Рабочее задание:
Перепишите дословно все строки текста из приведённых ниже данных. Отметки изображений в ответ не включайте.

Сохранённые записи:
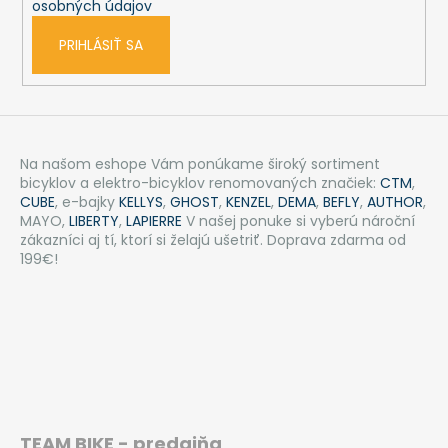
osobných údajov
PRIHLÁSIŤ SA
Na našom eshope Vám ponúkame široký sortiment
bicyklov a elektro-bicyklov renomovaných značiek:
CTM
,
CUBE
, e-bajky
KELLYS
,
GHOST
,
KENZEL
,
DEMA
,
BEFLY
,
AUTHOR
,
MAYO,
LIBERTY
,
LAPIERRE
V našej ponuke si vyberú nároční
zákazníci aj tí, ktorí si želajú ušetriť. Doprava zdarma od
199€!
TEAM BIKE - predajňa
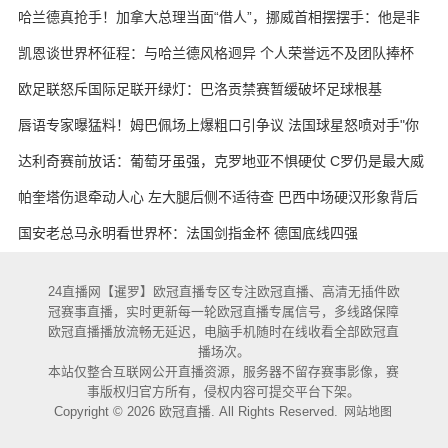
哈兰德真抢手！加拿大总理当面“借人”，挪威首相摆摆手：他是非
卖品
凯恩谈世界杯征程：与哈兰德风格迥异 个人荣誉远不及团队捧杯
欧足联怒斥国际足联开绿灯：巴洛贡禁赛暂缓破坏足球根基
唇语专家曝猛料！姆巴佩场上爆粗口引争议 法国球星怒喷对手"你
妈的X"
达利奇赛前放话：葡萄牙虽强，克罗地亚不惧硬仗 C罗仍是最大威
胁
帕奎塔伤退牵动人心 左大腿后侧不适待查 巴西中场硬汉形象背后
藏隐忧
国安老总马永明看世界杯：法国剑指金杯 德国底线四强
24直播网【暹罗】欧冠直播专区专注欧冠直播、高清无插件欧
冠赛事直播，实时更新每一轮欧冠直播专属信号，多线路保障
欧冠直播播放流畅无延迟，电脑手机随时在线收看全部欧冠直
播场次。
本站仅整合互联网公开直播资源，服务器不留存赛事影像，赛
事版权归官方所有，侵权内容可提交平台下架。
Copyright © 2026 欧冠直播. All Rights Reserved.
网站地图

Результат выполнения:
osobných údajov
PRIHLÁSIŤ SA
Na našom eshope Vám ponúkame široký sortiment
bicyklov a elektro-bicyklov renomovaných značiek:
CTM
,
CUBE
, e-bajky
KELLYS
,
GHOST
,
KENZEL
,
DEMA
,
BEFLY
,
AUTHOR
,
MAYO,
LIBERTY
,
LAPIERRE
V našej ponuke si vyberú nároční
zákazníci aj tí, ktorí si želajú ušetriť. Doprava zdarma od
199€!
TEAM BIKE - predajňa
哈兰德真抢手！加拿大总理当面“借人”，挪威首相摆摆手：他是非
卖品
凯恩谈世界杯征程：与哈兰德风格迥异 个人荣誉远不及团队捧杯
欧足联怒斥国际足联开绿灯：巴洛贡禁赛暂缓破坏足球根基
唇语专家曝猛料！姆巴佩场上爆粗口引争议 法国球星怒喷对手"你
妈的X"
达利奇赛前放话：葡萄牙虽强，克罗地亚不惧硬仗 C罗仍是最大威
胁
帕奎塔伤退牵动人心 左大腿后侧不适待查 巴西中场硬汉形象背后
藏隐忧
国安老总马永明看世界杯：法国剑指金杯 德国底线四强
24直播网【暹罗】欧冠直播专区专注欧冠直播、高清无插件欧
冠赛事直播，实时更新每一轮欧冠直播专属信号，多线路保障
欧冠直播播放流畅无延迟，电脑手机随时在线收看全部欧冠直
播场次。
本站仅整合互联网公开直播资源，服务器不留存赛事影像，赛
事版权归官方所有，侵权内容可提交平台下架。
Copyright © 2026 欧冠直播. All Rights Reserved.
网站地图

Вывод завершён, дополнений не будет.